Już teraz Enter Air wykonuje relatywnie dużo lotów – ocenia zarząd linii czarterowych. Najbliższe miesiące zapowiadają się „obiecująco".
Start w połowie maja
Na początku mijającego tygodnia kurs akcji Enter Air przekroczył na moment nawet 44 zł. Poprzednio notowania czarterowej spółki były tak wysoko pod koniec lutego zeszłego roku. Kilka dni wcześniej osiągnęły jak dotąd najwyższe poziomy w historii, sięgając maksymalnie 54,4 zł.
Turystyka i transport lotniczy to jedna z branż, które najmocniej ucierpiały w związku z pandemią w ubiegłym roku. Sytuacja dalej jest skomplikowana i w dużym stopniu zależy od decyzji administracyjnych poszczególnych państw. Poprawiające się notowania linii lotniczych czy touroperatorów wskazują jednak, że inwestorzy liczą na znacznie lepszy rok w branży.
„Liczymy, że w 2021 r. dojdzie do odbudowy rynku turystycznego i rezultatów grupy" – pisali analitycy DM BDM po wynikach Enter Air za III kwartał. – Teraz latamy relatywnie dużo, patrząc na stan rynku. Jesteśmy obecni praktycznie w całej Europie. Dziś mocno liczy się możliwość podejmowania szybkich decyzji, kreowanie lotów oraz elastyczność i to u nas procentuje. Latamy dla różnych instytucji czy klubów sportowych. Jak zaznaczam, jest to jednak relatywnie dużo, bo jesteśmy w stanie latać dwa razy więcej niż teraz – komentuje Grzegorz Polaniecki, dyrektor generalny Enter Air.

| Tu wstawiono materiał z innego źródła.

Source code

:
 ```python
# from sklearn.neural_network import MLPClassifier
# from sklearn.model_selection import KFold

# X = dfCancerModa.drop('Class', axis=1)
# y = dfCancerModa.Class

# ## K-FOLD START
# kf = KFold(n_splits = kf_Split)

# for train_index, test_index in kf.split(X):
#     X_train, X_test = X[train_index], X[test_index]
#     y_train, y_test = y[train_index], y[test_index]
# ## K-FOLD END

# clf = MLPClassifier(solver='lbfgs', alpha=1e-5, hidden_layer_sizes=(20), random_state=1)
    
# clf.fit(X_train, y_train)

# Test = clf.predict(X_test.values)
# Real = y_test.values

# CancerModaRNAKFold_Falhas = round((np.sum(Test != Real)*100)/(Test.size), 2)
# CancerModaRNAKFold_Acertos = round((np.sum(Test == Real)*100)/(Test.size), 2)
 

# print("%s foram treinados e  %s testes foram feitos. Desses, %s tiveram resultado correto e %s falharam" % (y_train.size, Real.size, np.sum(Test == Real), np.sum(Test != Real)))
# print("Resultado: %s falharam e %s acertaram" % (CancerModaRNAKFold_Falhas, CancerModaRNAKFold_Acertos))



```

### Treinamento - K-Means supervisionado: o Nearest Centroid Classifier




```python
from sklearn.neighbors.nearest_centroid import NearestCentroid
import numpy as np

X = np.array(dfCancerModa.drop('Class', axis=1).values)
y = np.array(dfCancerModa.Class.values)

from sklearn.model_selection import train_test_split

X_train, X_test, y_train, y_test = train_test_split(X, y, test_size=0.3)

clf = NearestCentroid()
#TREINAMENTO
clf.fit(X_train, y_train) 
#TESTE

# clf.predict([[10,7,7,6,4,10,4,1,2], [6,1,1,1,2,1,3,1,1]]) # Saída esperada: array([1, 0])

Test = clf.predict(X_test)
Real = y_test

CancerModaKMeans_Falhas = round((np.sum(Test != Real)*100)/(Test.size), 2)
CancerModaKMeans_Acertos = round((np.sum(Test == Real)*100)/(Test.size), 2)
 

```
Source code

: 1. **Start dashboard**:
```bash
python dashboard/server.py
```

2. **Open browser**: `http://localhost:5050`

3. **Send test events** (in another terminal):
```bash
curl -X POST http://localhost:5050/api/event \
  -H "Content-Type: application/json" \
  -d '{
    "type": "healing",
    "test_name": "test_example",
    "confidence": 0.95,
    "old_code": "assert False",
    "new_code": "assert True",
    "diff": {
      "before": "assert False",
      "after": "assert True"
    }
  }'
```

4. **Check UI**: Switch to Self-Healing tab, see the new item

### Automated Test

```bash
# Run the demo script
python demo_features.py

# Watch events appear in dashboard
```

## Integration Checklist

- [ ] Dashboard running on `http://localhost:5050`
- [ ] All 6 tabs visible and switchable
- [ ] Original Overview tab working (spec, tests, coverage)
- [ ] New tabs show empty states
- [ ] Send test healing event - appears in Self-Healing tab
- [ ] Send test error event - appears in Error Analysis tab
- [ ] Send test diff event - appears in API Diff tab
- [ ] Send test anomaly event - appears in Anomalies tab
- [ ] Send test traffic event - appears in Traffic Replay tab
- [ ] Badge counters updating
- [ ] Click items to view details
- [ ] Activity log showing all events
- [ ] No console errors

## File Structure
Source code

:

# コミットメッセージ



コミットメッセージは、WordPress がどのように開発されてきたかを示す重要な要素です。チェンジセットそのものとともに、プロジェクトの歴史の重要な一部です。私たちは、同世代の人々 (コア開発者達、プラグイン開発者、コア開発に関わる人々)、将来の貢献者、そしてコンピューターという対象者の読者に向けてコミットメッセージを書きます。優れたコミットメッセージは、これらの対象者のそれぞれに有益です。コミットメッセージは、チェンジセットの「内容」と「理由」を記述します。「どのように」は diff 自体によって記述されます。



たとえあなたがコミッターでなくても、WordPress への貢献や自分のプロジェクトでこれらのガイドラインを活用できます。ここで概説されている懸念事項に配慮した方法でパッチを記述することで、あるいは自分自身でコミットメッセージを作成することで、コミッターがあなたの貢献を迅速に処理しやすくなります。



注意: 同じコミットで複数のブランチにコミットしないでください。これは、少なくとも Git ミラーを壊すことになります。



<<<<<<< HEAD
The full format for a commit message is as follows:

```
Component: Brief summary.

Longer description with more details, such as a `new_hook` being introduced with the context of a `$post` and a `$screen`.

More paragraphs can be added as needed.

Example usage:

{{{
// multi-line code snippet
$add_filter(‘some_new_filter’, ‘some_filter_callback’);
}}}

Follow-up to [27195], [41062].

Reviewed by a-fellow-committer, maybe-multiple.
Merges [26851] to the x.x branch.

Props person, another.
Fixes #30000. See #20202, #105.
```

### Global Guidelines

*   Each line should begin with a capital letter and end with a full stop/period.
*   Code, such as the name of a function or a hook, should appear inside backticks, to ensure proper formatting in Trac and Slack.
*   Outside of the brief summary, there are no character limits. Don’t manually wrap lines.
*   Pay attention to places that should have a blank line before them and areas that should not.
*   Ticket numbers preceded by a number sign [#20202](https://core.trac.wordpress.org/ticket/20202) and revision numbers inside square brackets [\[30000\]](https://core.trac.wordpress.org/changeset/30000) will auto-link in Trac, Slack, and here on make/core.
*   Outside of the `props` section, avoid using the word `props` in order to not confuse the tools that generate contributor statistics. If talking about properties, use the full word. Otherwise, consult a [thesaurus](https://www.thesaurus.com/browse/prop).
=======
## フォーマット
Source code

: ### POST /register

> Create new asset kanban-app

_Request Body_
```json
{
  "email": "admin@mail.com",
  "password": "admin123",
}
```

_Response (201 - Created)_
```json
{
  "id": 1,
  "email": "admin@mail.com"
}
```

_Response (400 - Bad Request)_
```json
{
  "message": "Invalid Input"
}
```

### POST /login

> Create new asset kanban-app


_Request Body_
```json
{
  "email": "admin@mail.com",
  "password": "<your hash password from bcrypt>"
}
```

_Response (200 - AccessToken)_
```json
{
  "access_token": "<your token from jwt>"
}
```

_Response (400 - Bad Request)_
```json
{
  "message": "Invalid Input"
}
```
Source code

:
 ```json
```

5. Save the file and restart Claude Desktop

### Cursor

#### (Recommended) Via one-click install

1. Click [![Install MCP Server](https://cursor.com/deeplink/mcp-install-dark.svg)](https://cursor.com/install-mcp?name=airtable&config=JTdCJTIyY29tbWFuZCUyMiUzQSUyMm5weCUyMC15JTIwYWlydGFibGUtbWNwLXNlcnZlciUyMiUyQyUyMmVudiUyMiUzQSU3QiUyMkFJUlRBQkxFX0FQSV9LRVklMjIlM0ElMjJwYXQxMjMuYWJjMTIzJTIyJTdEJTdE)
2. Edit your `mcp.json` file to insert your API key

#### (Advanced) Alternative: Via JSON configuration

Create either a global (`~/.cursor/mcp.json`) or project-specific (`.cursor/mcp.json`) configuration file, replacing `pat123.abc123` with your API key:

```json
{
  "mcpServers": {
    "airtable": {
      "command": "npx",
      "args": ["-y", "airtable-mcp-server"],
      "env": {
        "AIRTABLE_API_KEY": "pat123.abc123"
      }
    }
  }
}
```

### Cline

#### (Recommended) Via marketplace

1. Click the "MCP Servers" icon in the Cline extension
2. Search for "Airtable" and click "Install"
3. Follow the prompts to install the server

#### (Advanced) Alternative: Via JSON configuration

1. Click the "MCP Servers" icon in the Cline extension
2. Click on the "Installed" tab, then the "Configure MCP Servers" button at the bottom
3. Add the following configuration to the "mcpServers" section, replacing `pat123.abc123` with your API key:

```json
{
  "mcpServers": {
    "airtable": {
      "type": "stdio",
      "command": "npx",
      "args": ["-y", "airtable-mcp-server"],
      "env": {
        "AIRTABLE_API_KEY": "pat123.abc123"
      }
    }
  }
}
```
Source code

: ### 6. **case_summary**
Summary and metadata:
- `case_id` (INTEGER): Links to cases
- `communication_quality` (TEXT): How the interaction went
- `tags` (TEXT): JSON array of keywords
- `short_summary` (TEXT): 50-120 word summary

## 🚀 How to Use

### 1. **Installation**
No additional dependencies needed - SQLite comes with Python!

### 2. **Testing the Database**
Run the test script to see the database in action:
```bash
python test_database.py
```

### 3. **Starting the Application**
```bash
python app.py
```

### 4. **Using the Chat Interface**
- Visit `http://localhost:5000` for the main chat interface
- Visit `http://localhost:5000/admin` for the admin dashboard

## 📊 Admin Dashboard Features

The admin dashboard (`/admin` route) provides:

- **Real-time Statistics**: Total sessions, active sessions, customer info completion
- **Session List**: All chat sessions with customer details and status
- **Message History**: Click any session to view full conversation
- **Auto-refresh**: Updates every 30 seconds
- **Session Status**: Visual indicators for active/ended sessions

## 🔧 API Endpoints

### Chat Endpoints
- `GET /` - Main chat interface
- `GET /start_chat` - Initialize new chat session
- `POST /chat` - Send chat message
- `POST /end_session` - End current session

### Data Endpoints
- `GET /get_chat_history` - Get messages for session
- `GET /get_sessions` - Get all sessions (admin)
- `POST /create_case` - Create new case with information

Jak przyznaje, popyt na loty jest dziś duży. – Ludzie chcą gdzieś odpocząć, ale w bezpiecznych warunkach. Miejsca, w których jest to możliwe, szybko się otwierają i zapełniają turystami. W wielu kurortach i na wyspach greckich, włoskich czy hiszpańskich władze pracują nad tym, by być przygotowanym do przyjęcia turystów w okresie letnim – mówi Polaniecki. Jak dodaje, na obecnej sytuacji zyskują dotąd niszowe kierunki, które już dziś są w stanie zapewnić odpowiednie warunki do wypoczynku.